How to complete this task :: When you retype the listing, keep every word exactly as it appears.

Supplied records ::
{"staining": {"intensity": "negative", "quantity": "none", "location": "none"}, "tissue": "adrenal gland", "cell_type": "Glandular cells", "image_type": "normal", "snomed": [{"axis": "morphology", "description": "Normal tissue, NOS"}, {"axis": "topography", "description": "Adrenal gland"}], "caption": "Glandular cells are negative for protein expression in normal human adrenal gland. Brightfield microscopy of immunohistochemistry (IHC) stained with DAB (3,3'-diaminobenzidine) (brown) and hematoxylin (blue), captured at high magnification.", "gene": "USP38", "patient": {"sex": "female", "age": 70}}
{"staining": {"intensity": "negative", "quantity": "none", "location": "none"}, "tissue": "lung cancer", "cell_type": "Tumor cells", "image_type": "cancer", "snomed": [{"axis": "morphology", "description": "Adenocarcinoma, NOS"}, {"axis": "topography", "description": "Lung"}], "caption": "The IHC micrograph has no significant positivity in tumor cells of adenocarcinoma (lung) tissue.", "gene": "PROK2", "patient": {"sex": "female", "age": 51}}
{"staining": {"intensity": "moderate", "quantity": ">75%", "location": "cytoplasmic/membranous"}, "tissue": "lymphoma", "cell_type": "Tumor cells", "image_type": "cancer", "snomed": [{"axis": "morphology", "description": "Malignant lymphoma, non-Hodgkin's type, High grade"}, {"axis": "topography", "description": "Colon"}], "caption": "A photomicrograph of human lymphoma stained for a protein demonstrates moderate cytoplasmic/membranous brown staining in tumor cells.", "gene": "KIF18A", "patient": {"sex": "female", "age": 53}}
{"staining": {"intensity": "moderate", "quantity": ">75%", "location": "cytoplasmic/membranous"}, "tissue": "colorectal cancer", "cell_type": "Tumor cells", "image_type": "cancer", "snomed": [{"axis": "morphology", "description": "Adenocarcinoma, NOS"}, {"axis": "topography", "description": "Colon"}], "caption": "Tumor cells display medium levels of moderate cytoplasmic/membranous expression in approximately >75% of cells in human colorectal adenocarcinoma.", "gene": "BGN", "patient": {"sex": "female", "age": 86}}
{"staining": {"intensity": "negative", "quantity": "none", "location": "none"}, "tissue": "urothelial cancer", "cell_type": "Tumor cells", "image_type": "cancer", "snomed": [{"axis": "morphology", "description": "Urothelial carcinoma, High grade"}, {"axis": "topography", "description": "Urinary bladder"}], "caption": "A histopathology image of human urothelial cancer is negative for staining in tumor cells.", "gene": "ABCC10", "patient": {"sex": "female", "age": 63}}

Task response ::
{"staining": {"intensity": "negative", "quantity": "none", "location": "none"}, "tissue": "adrenal gland", "cell_type": "Glandular cells", "image_type": "normal", "snomed": [{"axis": "morphology", "description": "Normal tissue, NOS"}, {"axis": "topography", "description": "Adrenal gland"}], "caption": "Glandular cells are negative for protein expression in normal human adrenal gland. Brightfield microscopy of immunohistochemistry (IHC) stained with DAB (3,3'-diaminobenzidine) (brown) and hematoxylin (blue), captured at high magnification.", "gene": "USP38", "patient": {"sex": "female", "age": 70}}
{"staining": {"intensity": "negative", "quantity": "none", "location": "none"}, "tissue": "lung cancer", "cell_type": "Tumor cells", "image_type": "cancer", "snomed": [{"axis": "morphology", "description": "Adenocarcinoma, NOS"}, {"axis": "topography", "description": "Lung"}], "caption": "The IHC micrograph has no significant positivity in tumor cells of adenocarcinoma (lung) tissue.", "gene": "PROK2", "patient": {"sex": "female", "age": 51}}
{"staining": {"intensity": "moderate", "quantity": ">75%", "location": "cytoplasmic/membranous"}, "tissue": "lymphoma", "cell_type": "Tumor cells", "image_type": "cancer", "snomed": [{"axis": "morphology", "description": "Malignant lymphoma, non-Hodgkin's type, High grade"}, {"axis": "topography", "description": "Colon"}], "caption": "A photomicrograph of human lymphoma stained for a protein demonstrates moderate cytoplasmic/membranous brown staining in tumor cells.", "gene": "KIF18A", "patient": {"sex": "female", "age": 53}}
{"staining": {"intensity": "moderate", "quantity": ">75%", "location": "cytoplasmic/membranous"}, "tissue": "colorectal cancer", "cell_type": "Tumor cells", "image_type": "cancer", "snomed": [{"axis": "morphology", "description": "Adenocarcinoma, NOS"}, {"axis": "topography", "description": "Colon"}], "caption": "Tumor cells display medium levels of moderate cytoplasmic/membranous expression in approximately >75% of cells in human colorectal adenocarcinoma.", "gene": "BGN", "patient": {"sex": "female", "age": 86}}
{"staining": {"intensity": "negative", "quantity": "none", "location": "none"}, "tissue": "urothelial cancer", "cell_type": "Tumor cells", "image_type": "cancer", "snomed": [{"axis": "morphology", "description": "Urothelial carcinoma, High grade"}, {"axis": "topography", "description": "Urinary bladder"}], "caption": "A histopathology image of human urothelial cancer is negative for staining in tumor cells.", "gene": "ABCC10", "patient": {"sex": "female", "age": 63}}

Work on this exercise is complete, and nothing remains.